▶

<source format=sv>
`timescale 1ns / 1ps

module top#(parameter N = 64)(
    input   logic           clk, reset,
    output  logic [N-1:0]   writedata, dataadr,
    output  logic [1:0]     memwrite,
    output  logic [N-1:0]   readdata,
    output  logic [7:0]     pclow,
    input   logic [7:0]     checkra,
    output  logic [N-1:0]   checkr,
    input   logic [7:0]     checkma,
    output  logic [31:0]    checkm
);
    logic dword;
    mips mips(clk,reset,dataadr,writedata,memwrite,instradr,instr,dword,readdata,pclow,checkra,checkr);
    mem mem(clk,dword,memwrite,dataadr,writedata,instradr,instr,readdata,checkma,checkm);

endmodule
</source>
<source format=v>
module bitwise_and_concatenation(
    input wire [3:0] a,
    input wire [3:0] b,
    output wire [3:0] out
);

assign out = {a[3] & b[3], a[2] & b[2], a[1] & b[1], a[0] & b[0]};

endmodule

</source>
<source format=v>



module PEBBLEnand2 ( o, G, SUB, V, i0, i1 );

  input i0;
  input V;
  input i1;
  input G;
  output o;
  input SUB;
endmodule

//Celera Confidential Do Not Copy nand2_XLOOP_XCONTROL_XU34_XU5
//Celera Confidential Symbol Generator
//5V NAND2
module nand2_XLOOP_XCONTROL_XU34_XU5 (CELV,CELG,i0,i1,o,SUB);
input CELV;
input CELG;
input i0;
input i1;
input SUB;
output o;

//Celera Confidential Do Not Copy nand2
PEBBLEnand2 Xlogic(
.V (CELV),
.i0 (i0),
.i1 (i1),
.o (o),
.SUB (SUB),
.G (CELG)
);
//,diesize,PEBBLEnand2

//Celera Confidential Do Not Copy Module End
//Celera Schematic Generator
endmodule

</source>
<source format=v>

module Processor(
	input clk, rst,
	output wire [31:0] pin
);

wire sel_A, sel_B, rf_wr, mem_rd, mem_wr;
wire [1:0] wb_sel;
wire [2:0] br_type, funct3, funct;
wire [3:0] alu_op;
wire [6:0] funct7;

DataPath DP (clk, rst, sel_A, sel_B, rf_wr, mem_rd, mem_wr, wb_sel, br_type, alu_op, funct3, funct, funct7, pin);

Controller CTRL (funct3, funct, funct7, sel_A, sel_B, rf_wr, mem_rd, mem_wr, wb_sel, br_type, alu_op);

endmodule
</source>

◀
▶

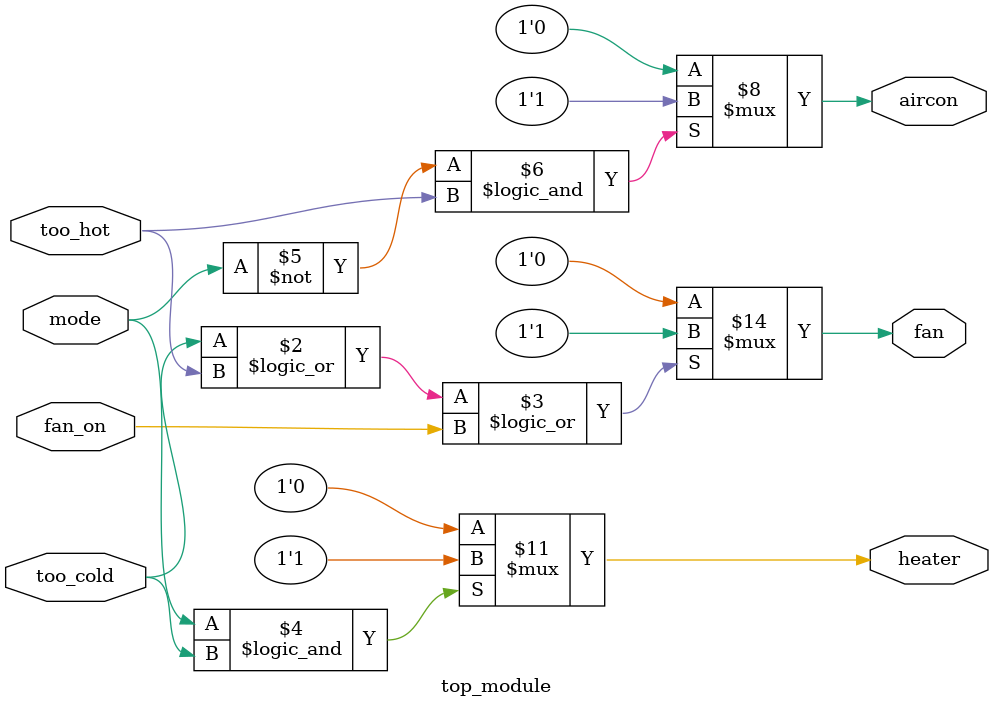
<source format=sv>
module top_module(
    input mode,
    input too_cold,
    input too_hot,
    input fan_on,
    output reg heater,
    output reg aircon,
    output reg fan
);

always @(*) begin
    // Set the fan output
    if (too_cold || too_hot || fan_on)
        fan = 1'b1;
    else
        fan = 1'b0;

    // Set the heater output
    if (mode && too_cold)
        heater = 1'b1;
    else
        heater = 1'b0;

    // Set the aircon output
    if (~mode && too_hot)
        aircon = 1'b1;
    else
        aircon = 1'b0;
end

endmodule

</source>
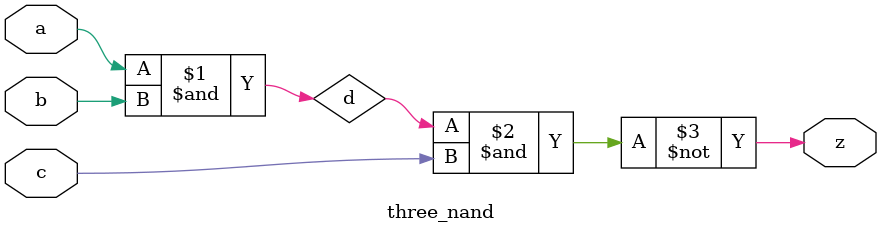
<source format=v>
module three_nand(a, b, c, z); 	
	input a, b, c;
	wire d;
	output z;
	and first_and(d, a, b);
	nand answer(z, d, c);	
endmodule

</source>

◀
▶

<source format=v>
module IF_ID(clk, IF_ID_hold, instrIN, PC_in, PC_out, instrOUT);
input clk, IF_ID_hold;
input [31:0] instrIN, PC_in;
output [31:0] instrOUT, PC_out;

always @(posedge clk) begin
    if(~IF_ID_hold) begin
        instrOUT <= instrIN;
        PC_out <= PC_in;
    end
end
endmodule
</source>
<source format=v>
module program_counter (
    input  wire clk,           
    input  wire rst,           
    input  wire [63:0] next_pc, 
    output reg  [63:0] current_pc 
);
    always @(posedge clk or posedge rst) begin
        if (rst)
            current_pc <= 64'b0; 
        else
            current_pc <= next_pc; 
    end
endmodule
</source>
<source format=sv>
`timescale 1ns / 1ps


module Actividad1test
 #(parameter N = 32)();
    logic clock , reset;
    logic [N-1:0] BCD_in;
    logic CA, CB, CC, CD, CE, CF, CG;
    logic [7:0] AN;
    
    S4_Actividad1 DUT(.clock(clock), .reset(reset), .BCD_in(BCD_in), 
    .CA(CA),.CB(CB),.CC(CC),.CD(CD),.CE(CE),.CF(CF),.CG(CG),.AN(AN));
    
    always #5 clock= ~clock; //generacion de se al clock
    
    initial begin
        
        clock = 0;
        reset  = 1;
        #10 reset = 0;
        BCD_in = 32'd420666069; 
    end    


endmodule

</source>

◀

» Assignment:
Within the entries above, find each line where "writedata" appears; copy every one.

» Final answer:
    output  logic [N-1:0]   writedata, dataadr,
    mips mips(clk,reset,dataadr,writedata,memwrite,instradr,instr,dword,readdata,pclow,checkra,checkr);
    mem mem(clk,dword,memwrite,dataadr,writedata,instradr,instr,readdata,checkma,checkm);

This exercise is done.